Рельеф является одним из основных факторов, определяющих ход и направленность процессов, протекающих в приповерхностном слое планеты. Большинство эколого-геохимических процессов зависят от поступления в каждую точку пространства влаги и солнечной энергии, их распределение регулируется наклоном и экспозицией склонов. Направление распространения загрязняющих веществ, зоны их возможного накопления и смыва определяют параметры рельефа. Вместе с тем, будучи результатом взаимодействия эндогенных и экзогенных процессов, рельеф выступает индикатором геологического строения территории. В этой связи информация о рельефе широко применяется в науках о Земле, инженерных изысканиях, проектировании и строительстве [1–2].

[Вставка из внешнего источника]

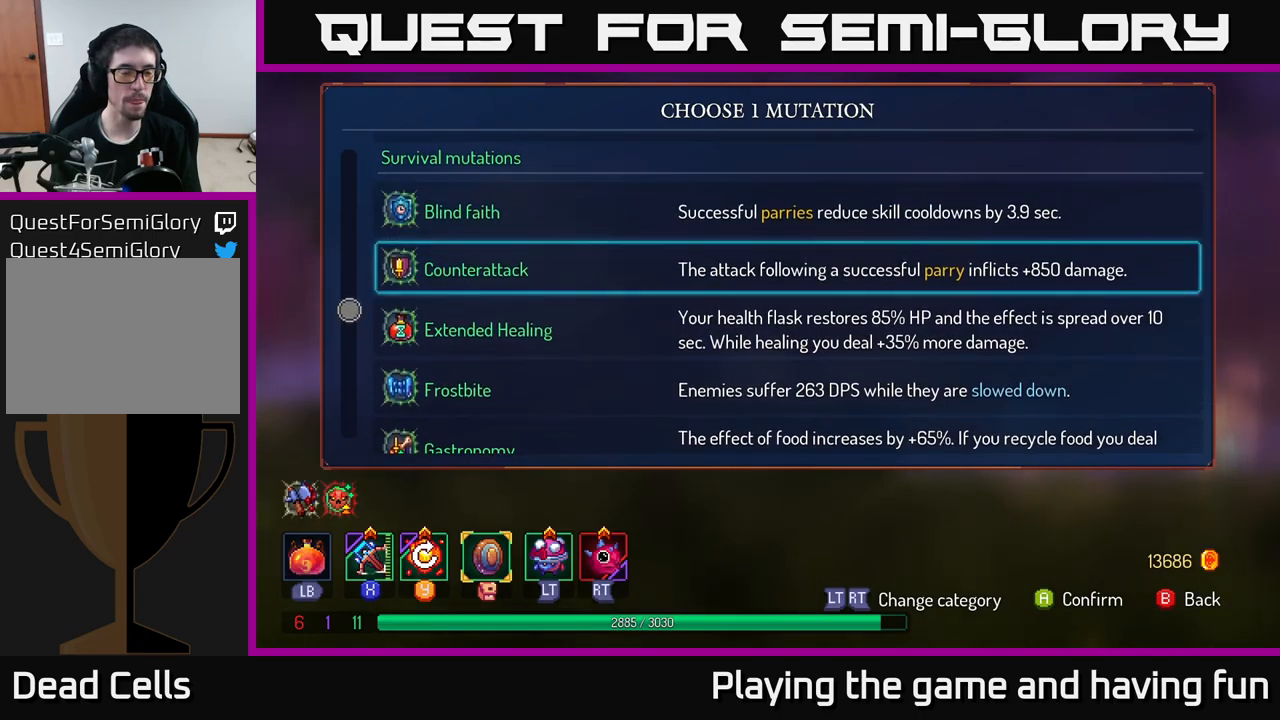
{"buttons": [], "left_stick": "center", "right_stick": "center", "events": []}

Вплоть до 1990-х гг. топографические карты являлись основным источником количественной информации о рельефе. По мере развития космических и компьютерных технологий, цифровое моделирование рельефа оформилось в самостоятельную научную дисциплину – геоморфометрию, изучающую количественное моделирование и анализ рельефа дневной поверхности, а также взаимосвязи между рельефом и другими естественными и антропогенными компонентами геосистем [1].
В то же время возможности цифрового моделирования рельефа в геоэкологических исследованиях, особенно северных (приарктических и арктических) территорий страны используются крайне недостаточно.

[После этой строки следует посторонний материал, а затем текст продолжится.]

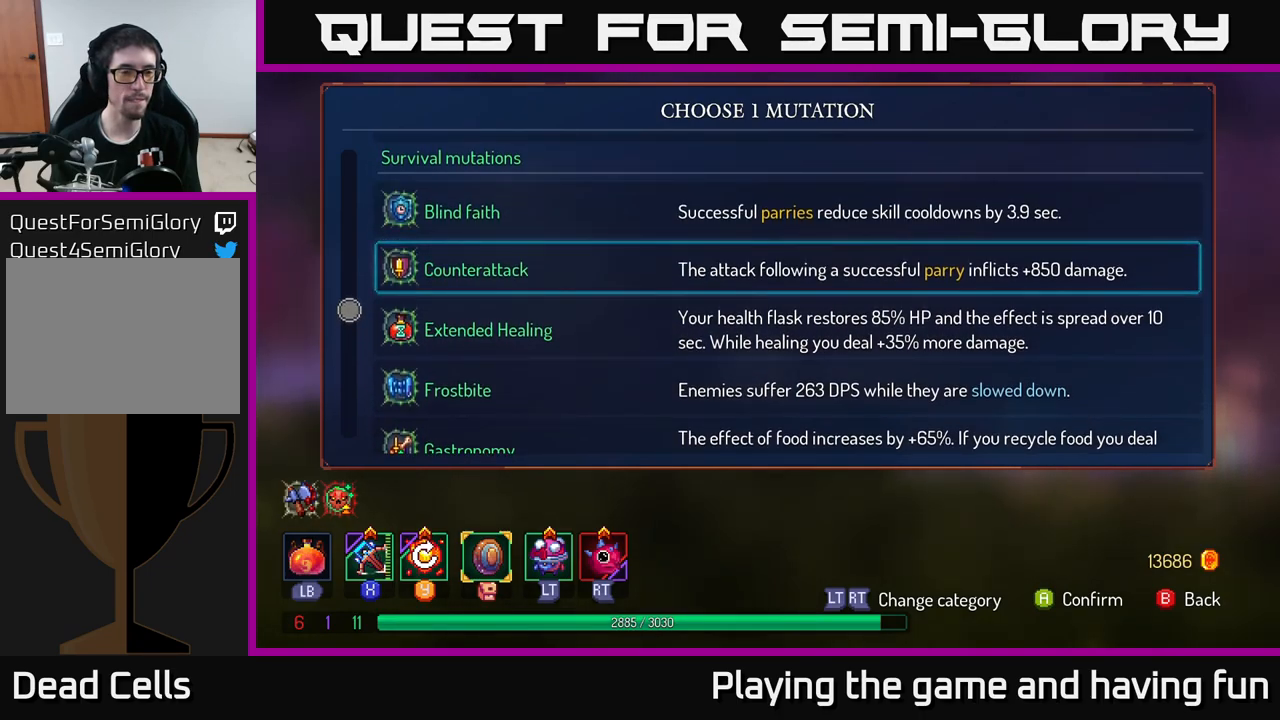
{"buttons": [], "left_stick": "center", "right_stick": "center", "events": []}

В России цифровое моделирование рельефа и геоморфометрический анализ приобрели популярность в начале XXI века. Несомненными лидерами в этом направлении исследований являются И.В. Флоринский и П.А. Шарый.
Цель исследования: показать возможность применения геоморфометрического анализа цифровой модели рельефа для геоэкологических исследований северных регионов страны.
Материалы работ и обсуждения
Методика проведения геоэкологических исследований осуществляется по алгоритму, представленному на рис. 1.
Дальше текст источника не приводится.